◆ Required actions
1. Please transcribe the stretch of the film program text from "For more than" through "with the present.".
2. In the film program text, who plays Vivian Gordon in Sugarcoated Arsenic?

◆ Provided text
□ □ □ □
Kevin Jerome Everson and Claudrena N. Harold, Black Bus Stop, 2019. Courtesy of the artists

For more than a decade, filmmaker Kevin Jerome Everson and historian Claudrena N. Harold have collaborated on a series of poetic films that examine Black life at the University of Virginia (UVA) while also echoing the experiences of Black students and faculty across the United States. Bringing together Everson’s reflexive approach with Harold’s historical scholarship, the films explore both interior life and collective action in higher education, highlighting figures like Vivian Gordon, who led UVA's Black Studies program in the 1970s, and Kent Merritt, one of UVA’s first four Black scholarship athletes, as well as the formal and informal spaces where Black students have gathered through the years. Through performance, interviews, and reenactment, Everson and Harold bring this history into a resonant conversation with the present. 

Presented in partnership with Video Data Bank (VDB) in conjunction with the release of VDB’s box set Can You Move Like This: Black Fire, and SAIC’s Office for Diversity, Equity, and Inclusion.

2013–23, USA
Format: Digital
In English
77 minutes followed by a conversation with the artists

PROGRAM 

Sugarcoated Arsenic
2013, 20 minutes

Starring Erin Stewart as Vivian Gordon, the director of UVA’s Black Studies program between 1975 and 1980, Sugarcoated Arsenic tells the story of Black women and men who sought to create a community of intellectual exchange, self-critique, and human warmth.
□ □ □ □
◆ Data to examine

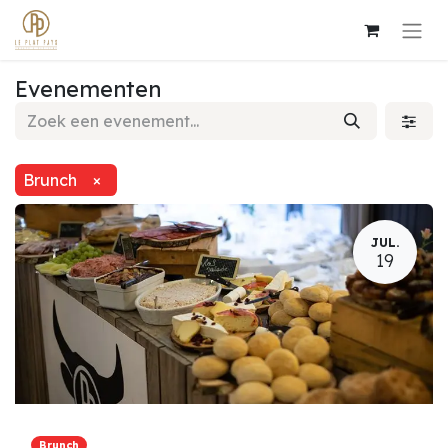
Evenementen
Brunch
×
JUL.
19
Brunch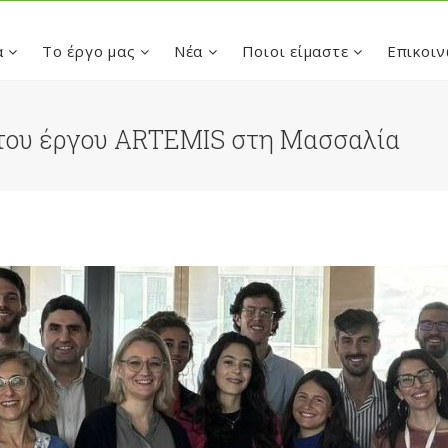
α
Το έργο μας
Νέα
Ποιοι είμαστε
Επικοιν
του έργου ARTEMIS στη Μασσαλία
□ □ □ □
◆ List of solutions
1.
For more than a decade, filmmaker Kevin Jerome Everson and historian Claudrena N. Harold have collaborated on a series of poetic films that examine Black life at the University of Virginia (UVA) while also echoing the experiences of Black students and faculty across the United States. Bringing together Everson’s reflexive approach with Harold’s historical scholarship, the films explore both interior life and collective action in higher education, highlighting figures like Vivian Gordon, who led UVA's Black Studies program in the 1970s, and Kent Merritt, one of UVA’s first four Black scholarship athletes, as well as the formal and informal spaces where Black students have gathered through the years. Through performance, interviews, and reenactment, Everson and Harold bring this history into a resonant conversation with the present.

2. Erin Stewart